**** WORKING DATA ****

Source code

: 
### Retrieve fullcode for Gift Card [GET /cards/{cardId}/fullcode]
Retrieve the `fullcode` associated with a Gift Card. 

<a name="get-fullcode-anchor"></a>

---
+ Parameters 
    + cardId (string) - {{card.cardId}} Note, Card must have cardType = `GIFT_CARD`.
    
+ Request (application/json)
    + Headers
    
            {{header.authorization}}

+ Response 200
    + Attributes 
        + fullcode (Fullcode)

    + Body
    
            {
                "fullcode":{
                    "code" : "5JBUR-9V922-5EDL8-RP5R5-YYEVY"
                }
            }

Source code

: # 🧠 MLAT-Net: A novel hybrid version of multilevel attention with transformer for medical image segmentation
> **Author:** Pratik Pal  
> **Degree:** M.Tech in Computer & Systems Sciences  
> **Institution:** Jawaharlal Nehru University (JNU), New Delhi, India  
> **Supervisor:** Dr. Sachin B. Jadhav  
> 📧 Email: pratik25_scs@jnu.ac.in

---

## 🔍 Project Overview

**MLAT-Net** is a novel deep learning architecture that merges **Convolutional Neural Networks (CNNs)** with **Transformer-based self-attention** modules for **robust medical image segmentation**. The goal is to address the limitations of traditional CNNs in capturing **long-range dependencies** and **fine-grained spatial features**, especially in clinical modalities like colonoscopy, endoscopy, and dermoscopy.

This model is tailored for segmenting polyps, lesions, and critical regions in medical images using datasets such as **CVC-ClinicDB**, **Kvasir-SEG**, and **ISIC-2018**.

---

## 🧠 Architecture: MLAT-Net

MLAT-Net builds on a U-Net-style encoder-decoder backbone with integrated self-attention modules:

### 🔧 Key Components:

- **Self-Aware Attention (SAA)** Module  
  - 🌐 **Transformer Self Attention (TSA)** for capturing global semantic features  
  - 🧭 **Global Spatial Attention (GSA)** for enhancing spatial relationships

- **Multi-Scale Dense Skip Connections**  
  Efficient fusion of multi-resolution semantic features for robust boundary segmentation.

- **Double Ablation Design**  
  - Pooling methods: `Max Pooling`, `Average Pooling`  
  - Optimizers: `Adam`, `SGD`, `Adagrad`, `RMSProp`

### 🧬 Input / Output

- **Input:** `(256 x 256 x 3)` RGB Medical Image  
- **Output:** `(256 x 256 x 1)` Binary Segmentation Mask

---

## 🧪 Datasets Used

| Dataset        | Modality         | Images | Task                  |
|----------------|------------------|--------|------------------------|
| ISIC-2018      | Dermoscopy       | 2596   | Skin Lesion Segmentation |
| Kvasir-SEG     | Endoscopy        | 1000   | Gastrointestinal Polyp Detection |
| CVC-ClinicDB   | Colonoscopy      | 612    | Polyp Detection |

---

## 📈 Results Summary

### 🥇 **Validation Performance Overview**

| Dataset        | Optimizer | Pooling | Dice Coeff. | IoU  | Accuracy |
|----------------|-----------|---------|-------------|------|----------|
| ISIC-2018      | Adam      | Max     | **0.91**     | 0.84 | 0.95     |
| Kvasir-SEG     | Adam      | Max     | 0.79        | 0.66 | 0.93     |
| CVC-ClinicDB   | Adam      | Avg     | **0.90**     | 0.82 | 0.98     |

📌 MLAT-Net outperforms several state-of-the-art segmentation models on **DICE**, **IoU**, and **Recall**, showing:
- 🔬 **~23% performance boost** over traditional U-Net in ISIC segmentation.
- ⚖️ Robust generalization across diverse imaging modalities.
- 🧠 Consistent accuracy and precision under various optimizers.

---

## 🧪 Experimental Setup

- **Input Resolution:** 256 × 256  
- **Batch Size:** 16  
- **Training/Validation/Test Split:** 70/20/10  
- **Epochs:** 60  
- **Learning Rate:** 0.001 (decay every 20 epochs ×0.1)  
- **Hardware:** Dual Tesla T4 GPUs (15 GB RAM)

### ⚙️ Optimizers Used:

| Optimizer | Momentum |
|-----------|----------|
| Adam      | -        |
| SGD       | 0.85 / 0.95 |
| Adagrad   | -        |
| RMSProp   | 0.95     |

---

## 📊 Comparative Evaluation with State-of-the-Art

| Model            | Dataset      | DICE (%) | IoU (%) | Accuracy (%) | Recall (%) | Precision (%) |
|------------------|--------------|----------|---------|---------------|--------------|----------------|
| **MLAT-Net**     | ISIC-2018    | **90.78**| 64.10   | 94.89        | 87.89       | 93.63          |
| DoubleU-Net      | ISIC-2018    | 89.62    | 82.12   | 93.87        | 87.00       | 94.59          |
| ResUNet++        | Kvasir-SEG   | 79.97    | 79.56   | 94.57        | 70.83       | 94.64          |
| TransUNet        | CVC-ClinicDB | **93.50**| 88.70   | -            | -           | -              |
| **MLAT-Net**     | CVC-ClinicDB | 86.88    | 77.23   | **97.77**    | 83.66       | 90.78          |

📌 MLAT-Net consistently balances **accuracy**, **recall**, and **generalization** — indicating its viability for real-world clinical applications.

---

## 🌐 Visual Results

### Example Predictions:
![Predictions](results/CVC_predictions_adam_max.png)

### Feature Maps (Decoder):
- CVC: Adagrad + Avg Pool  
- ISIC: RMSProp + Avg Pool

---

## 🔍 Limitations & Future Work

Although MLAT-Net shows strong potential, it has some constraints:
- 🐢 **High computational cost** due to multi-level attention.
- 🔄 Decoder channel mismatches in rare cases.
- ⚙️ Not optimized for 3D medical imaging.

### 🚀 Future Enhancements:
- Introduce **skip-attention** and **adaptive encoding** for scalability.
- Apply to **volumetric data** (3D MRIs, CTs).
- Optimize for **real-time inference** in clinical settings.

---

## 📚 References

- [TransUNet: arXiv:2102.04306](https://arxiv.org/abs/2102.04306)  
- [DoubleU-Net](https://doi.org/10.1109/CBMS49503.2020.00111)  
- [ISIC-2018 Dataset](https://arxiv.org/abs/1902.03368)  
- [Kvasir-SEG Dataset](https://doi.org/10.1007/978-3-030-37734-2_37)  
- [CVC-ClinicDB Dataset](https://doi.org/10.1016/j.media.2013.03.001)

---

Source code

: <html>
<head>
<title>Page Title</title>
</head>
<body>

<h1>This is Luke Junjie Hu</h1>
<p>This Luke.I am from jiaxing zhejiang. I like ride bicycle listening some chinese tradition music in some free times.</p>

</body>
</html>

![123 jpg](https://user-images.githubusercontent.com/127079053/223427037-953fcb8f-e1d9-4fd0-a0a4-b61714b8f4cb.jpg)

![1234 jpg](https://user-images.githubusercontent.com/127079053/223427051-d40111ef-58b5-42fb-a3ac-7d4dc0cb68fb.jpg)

****

• WHAT YOU SHOULD DO:
A word-for-word copy of the lines above from the one with "- ⚙️ Not optimized for 3D medical imaging." through the one with "<h1>This is Luke Junjie Hu</h1>", inclusive, is the only output wanted.

• PROBLEM SOLUTION:
- ⚙️ Not optimized for 3D medical imaging.

### 🚀 Future Enhancements:
- Introduce **skip-attention** and **adaptive encoding** for scalability.
- Apply to **volumetric data** (3D MRIs, CTs).
- Optimize for **real-time inference** in clinical settings.

---

## 📚 References

- [TransUNet: arXiv:2102.04306](https://arxiv.org/abs/2102.04306)  
- [DoubleU-Net](https://doi.org/10.1109/CBMS49503.2020.00111)  
- [ISIC-2018 Dataset](https://arxiv.org/abs/1902.03368)  
- [Kvasir-SEG Dataset](https://doi.org/10.1007/978-3-030-37734-2_37)  
- [CVC-ClinicDB Dataset](https://doi.org/10.1016/j.media.2013.03.001)

---

Source code

: <html>
<head>
<title>Page Title</title>
</head>
<body>

<h1>This is Luke Junjie Hu</h1>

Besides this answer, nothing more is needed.